• _EXERCISE DESCRIPTION_
Locate each line in the data below containing the word "that", and copy every such line. Case counts.
── INFORMATION SHOWN
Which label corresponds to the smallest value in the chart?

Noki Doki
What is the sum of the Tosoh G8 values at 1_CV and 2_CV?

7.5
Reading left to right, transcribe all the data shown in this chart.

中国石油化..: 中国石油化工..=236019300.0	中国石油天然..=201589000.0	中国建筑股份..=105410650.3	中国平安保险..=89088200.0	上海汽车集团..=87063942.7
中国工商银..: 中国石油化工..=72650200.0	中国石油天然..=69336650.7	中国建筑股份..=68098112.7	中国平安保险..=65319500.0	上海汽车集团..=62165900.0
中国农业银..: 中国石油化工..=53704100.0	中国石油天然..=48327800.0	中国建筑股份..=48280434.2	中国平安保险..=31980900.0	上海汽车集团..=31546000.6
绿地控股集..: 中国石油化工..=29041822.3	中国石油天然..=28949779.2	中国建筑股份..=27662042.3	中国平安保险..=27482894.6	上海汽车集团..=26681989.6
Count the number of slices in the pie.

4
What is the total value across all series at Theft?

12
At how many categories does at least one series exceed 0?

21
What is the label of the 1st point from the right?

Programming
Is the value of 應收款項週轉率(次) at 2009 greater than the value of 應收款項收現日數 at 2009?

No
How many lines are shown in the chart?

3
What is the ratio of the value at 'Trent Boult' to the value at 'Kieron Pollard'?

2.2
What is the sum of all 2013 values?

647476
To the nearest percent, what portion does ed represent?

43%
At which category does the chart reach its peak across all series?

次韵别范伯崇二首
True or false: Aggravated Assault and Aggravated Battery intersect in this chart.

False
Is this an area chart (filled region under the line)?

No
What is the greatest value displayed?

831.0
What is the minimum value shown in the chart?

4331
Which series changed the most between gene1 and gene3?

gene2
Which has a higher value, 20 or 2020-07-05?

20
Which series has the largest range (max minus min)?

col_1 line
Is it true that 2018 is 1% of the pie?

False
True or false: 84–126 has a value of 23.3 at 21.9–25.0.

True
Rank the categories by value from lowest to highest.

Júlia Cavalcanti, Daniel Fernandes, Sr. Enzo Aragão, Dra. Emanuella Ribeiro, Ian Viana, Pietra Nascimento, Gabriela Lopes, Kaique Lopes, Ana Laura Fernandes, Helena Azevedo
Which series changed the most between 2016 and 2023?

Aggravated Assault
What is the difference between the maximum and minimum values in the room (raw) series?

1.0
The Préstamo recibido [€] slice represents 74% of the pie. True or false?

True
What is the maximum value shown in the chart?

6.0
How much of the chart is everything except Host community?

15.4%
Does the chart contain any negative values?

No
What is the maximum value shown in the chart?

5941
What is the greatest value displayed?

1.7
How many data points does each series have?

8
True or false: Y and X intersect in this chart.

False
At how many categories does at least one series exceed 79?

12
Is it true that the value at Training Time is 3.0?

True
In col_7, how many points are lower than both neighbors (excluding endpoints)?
────
• _ANSWER BOX_
Is it true that 2018 is 1% of the pie?
Is it true that the value at Training Time is 3.0?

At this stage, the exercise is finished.